Information supplied —

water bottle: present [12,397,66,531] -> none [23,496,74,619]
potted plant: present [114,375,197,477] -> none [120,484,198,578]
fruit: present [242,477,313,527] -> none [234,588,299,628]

...

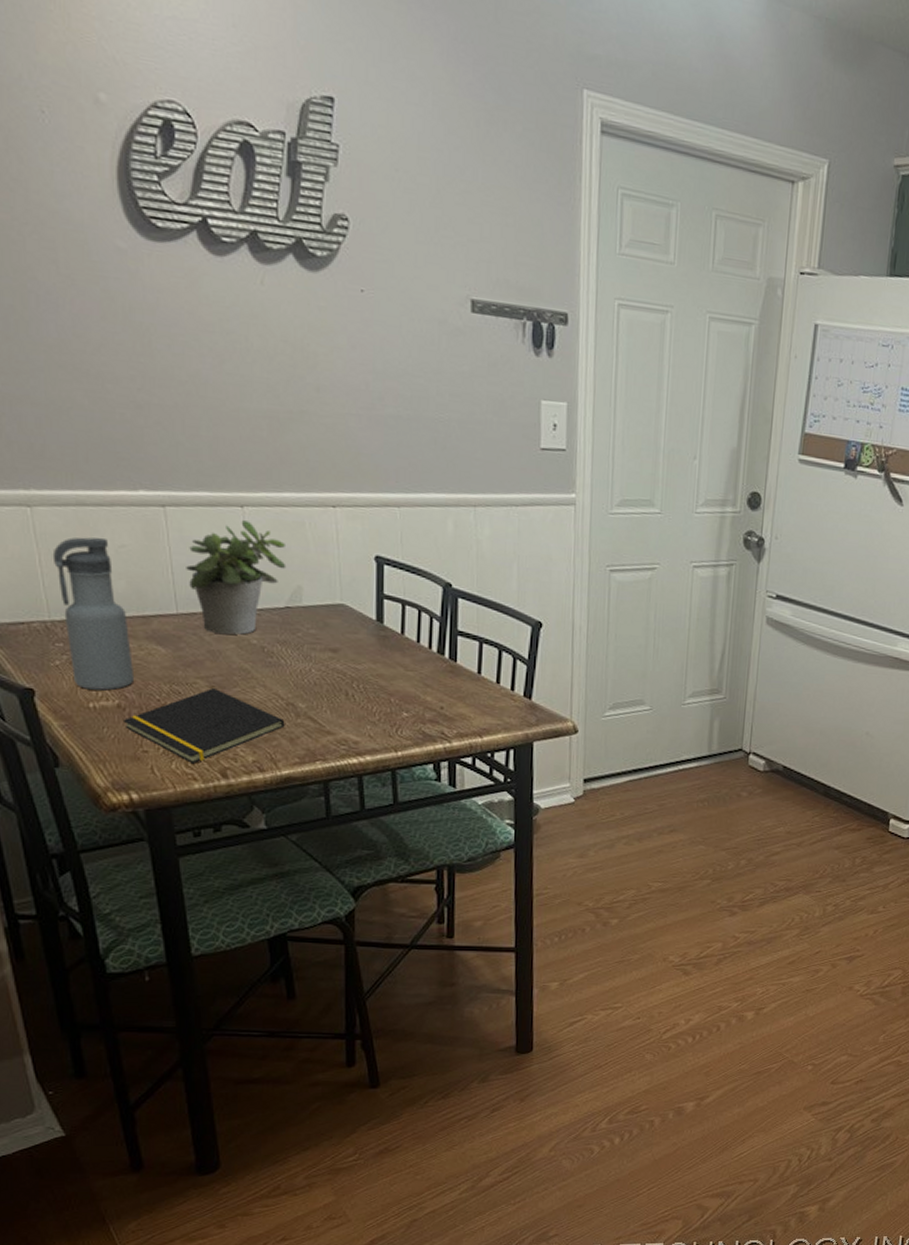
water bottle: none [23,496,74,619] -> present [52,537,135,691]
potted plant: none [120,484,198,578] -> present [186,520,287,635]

Exercise directions — Look for the string "plant" in the entries above. Copy every line that has it.

Result —
potted plant: present [114,375,197,477] -> none [120,484,198,578]
potted plant: none [120,484,198,578] -> present [186,520,287,635]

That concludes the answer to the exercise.